Article 730MN The Science That Casts Doubt on Claims About Microplastics

The Science That Casts Doubt on Claims About Microplastics

by
janrinok
from SoylentNews on (#730MN)

upstart writes:

The 'bombshell' science that casts doubt on claims about microplastics:

[...] Officially, microplastics are no larger than five millimetres in size (the size of a grain of rice or smaller), whereas nanoplastics are one nanometre to 1000 nanometres in size (as small as bacteria) and are a lot harder to detect. In recent years, studies have claimed to have found these minuscule particles in nearly every human organ and tissue, including the lungs, liver, kidneys, heart, brain, placenta, testicles, bone marrow and blood.

[...] With large microplastics, scientists can easily spot particles under a microscope and then fire a laser at them to see if they are plastic. But with nanoplastics, scientists must burn the particle and measure the gases emitted, which is less reliable and still in its infancy as a technique.

This unreliability of testing has made researchers more sceptical about the more alarmist findings. An abstract presented at the European Society of Human Reproduction and Embryology last year showing microplastics in human reproductive fluids was met with raised eyebrows among scientists.

"Many previous scary sounding headlines on microplastics in blood and food have turned out to be measurement errors," warns Oliver Jones, professor of chemistry at RMIT University, Melbourne, referring to reports that preceded last year's findings.

Likewise, separate claims that microplastics had been found in human blood in 2022 were criticised by a US chemist as being "consistent with incidental or accidental contaminations", in a letter to the Environmental International journal.

[...] Yet despite the testing issues, many experts are still convinced microplastics are causing harm.

Prof Philip Landrigan, a paediatrician and epidemiologist at Boston College in the US, led a recent review into microplastics for the Lancet, and says people should not dismiss the dangers. "The Guardian article is accurate in pointing out that there is work to be done in refining, standardising and harmonising the analytical techniques for examining microplastics in tissue samples," he says.

"There is a need especially to distinguish microplastics from lipids [fats]. But the Guardian is wrong in implying that this whole area of science is rubbish.

"The presence of microplastics in the human body needs to be taken seriously, even if we don't yet know all the ways in which they may harm health. They cannot be wished away."
-.-.-
◆ Things to do:
1. Answer these questions from the microplastics article:
(a) What size range does it give for nanoplastics?
(b) At which university is Oliver Jones a professor of chemistry?
(c) In which journal did a US chemist criticize the 2022 claims about microplastics in human blood?
2. Duplicate the part of the microplastics article that starts at the words "[...] Officially, microplastics" and stops after "marrow and blood.".
3. Summarize the microplastics article in two sentences.
-.-.-
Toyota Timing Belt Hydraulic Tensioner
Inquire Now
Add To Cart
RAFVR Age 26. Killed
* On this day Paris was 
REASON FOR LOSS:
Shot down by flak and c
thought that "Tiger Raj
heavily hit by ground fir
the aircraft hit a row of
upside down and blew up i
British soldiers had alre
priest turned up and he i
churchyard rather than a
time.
-.-.-
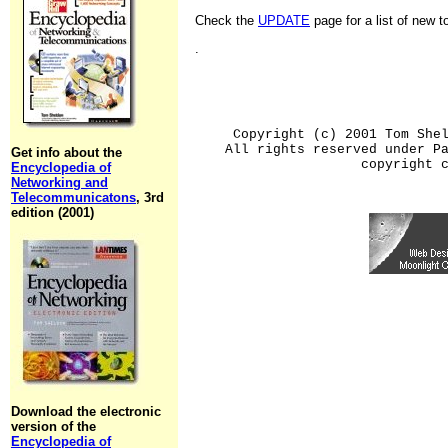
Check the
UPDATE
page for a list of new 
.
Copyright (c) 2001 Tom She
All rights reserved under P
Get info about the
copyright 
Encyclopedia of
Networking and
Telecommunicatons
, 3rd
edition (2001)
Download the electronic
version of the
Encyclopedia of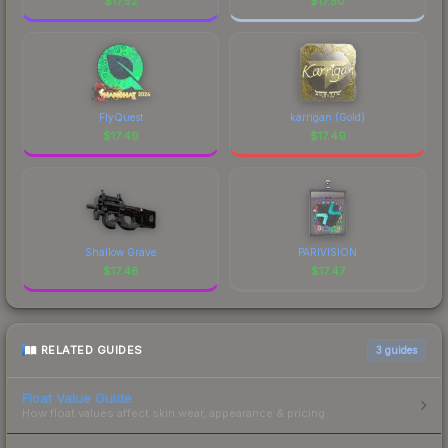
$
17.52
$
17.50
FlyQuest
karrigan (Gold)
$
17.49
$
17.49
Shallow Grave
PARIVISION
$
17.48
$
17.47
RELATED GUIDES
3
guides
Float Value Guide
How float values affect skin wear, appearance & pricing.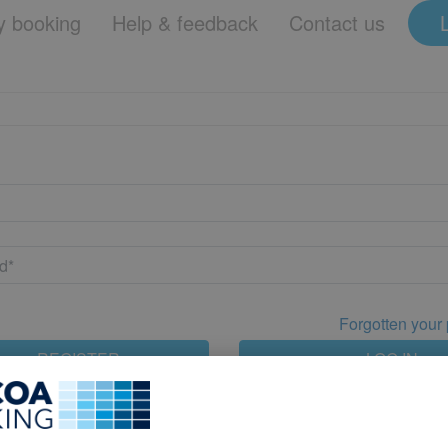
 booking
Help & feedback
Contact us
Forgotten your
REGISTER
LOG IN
-.-.-
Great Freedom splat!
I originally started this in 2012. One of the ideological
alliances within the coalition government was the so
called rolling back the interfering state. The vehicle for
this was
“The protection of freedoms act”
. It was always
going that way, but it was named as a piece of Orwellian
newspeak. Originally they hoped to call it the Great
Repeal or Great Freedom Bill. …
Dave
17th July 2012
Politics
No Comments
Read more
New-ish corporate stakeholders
-.-.-
◆ Numbered answers:
1.
(a) One nanometre to 1000 nanometres.
(b) RMIT University, Melbourne.
(c) The Environmental International journal.

2.
[...] Officially, microplastics are no larger than five millimetres in size (the size of a grain of rice or smaller), whereas nanoplastics are one nanometre to 1000 nanometres in size (as small as bacteria) and are a lot harder to detect. In recent years, studies have claimed to have found these minuscule particles in nearly every human organ and tissue, including the lungs, liver, kidneys, heart, brain, placenta, testicles, bone marrow and blood.

3. Studies have claimed to find microplastics and nanoplastics in nearly every human organ and tissue, but testing for nanoplastics is less reliable, and some earlier alarming findings have been called measurement errors or contamination. Even so, many experts, including Prof Philip Landrigan, remain convinced that microplastics cause harm and say their presence in the body needs to be taken seriously.